Published: Sat 22 May 2021, 6:02 PM

Last updated: Wed 26 May 2021, 5:56 PM

Mark your calendars for the next big lunar event that will happen on Wednesday, May 26 when the UAE skies will be adorned with a supermoon that is perhaps the largest-looking one of the year.

This supermoon is the closest full moon of the year and may look unusually large to people in some countries, while people in other parts of the world will see a ‘blood moon’ due to the reddish hue from the sunlight filtering through the Earth's atmosphere.

May’s full moon is also known as the Flower Moon, named for the wildflowers blooming in the Northern Hemisphere. It is one of only two supermoons in 2021, which take place when the moon is at or near its closest point to Earth.

Sarath Raj, Programme Leader for Aerospace Engineering, Project Director of the Amity Dubai Satellite Ground Station, said, “The first lunar eclipse of this year is very special as the moon is going to be very close to the Earth’s surface, nearly 357,500 km away from the surface. The flower moon would be 14 per cent larger in size and about 30 per cent brighter. The moon will be at its peak brightness at 3:14 pm GST. It will last for 15 minutes but stargazers in the Arab World can’t witness this remarkable event as the moon is below the horizon at this time.”

Only the US, Australia, South America and eastern Asia will experience the total lunar eclipse.

He adds, “The penumbral eclipse would begin at 12:47 pm local time and it will end at 17:49 pm local time. We can witness the eclipse through online streaming links. Space enthusiasts can tune into live-streaming apps and websites like the virtual telescope, Perth observatory, starry nights, Sonora astronomical society, slooh pages and more, to witness the super flower moon.”

On May 26, over several hours, the Moon will pass through Earth’s shadow, causing it to darken and usually become reddish.

The red colour comes from sunlight filtering through Earth’s atmosphere – a ring of light created by all the sunrises and sunsets happening around our planet at that time.

Hasan Al Hariri -CEO, Dubai Astronomy Group and Director Al Thuraya Astronomy Center, says, “It will not be visible from all regions. So, the Moon will be eclipsed by the shadow of the Earth and it will be completely dark and it will seem to have a reddish hue.
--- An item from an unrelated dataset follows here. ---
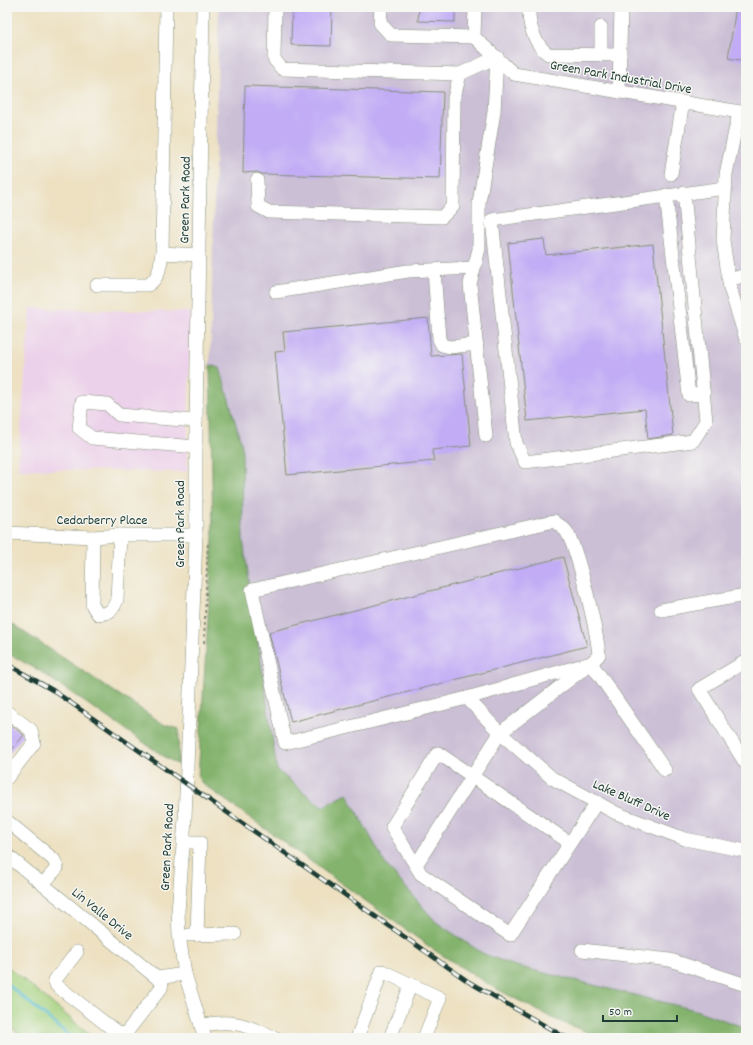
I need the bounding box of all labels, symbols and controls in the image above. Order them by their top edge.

Unfortunately, this event will not be visible in the Middle East and this region due to the Saros cycle which takes approximately 18 years to come back to the same location.

"So, the next full eclipse that will be visible from the UAE will be on 7 September, 2025 and similarly, at least 90 per cent of the solar eclipse will be visible on 20 March, 2034. There will be some partial eclipses from the moon and the sun which will be visible in between these dates. There are lots of speculations and superstitions attached to the eclipses that people believe in but none of it is true”

The next lunar eclipse will likely occur on November 19, 2021, which will be visible in North and South America, Australia and parts of Europe and Asia.

Unfortunately, it will not be able to be witnessed in most parts of the Arab World as this one will also be below the horizon belt. The predicted timing of the eclipse is between 10:00 am local time to 16:00 pm local time.

Meanwhile, excited children in the UAE, who are avid space gazers are also looking forward to watching the event on different live streaming channels.

Nine-year-old Mir Faraz said, “I am super excited for it and what’s got me intrigued is the exotic name which is the super flower blood Moon. The fact that it’s happening after two years makes it interesting. Since we might not get a complete view of this event in the UAE I would watch it on one of the sites like time and or virtual and then of course there is the trusted NASA telecast but I will make sure that I watch the live telecast even though I cannot watch it directly in the sky, I will have the satisfaction to see it as it's happening.”

Ramila Koduri, 13, said, “On April 27, a pink supermoon appeared in the UAE skies. I never miss such rare celestial events. If I can see something in-person I am ready with my binoculars or go to Dubai astronomy Centre’s event venue, that’s better and more enchanting but if the event is taking place in some other country, I make sure to log onto YouTube channels or any space agency’s website. But giving it a miss is not an option for me ever.”